About this task: Gather and copy each line in the records below that contains the word "sind". Case counts.

Records for this exercise:
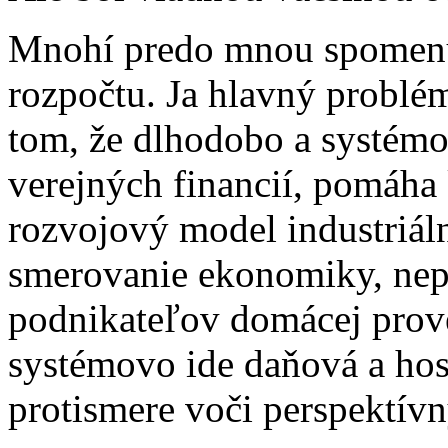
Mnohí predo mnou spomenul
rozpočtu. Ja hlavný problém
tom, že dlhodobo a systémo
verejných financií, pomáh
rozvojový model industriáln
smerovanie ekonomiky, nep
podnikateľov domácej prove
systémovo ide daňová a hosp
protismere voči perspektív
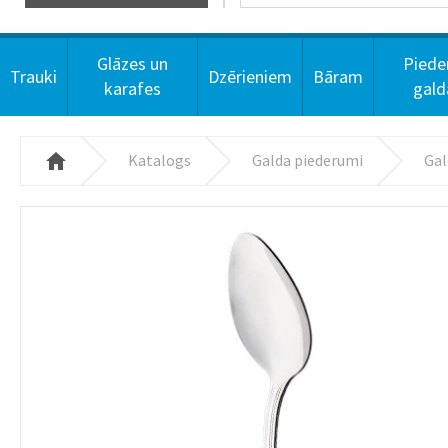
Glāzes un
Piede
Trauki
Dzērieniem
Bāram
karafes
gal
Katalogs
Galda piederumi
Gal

* * *

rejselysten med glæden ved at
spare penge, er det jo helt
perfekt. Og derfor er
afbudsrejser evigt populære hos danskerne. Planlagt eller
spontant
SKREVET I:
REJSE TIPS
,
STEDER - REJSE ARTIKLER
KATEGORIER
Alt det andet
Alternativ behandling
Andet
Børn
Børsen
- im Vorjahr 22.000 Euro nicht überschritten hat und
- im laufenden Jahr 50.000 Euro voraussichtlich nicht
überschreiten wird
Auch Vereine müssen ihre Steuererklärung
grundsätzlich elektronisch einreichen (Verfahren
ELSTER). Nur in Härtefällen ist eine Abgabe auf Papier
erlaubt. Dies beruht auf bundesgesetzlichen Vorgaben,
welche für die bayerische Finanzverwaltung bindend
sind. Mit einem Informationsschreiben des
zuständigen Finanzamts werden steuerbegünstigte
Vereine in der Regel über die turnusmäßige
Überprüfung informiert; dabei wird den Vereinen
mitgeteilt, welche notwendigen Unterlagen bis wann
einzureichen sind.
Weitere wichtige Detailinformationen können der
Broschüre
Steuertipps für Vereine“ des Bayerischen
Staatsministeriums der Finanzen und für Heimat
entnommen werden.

Task output:
sind. Mit einem Informationsschreiben des
einzureichen sind.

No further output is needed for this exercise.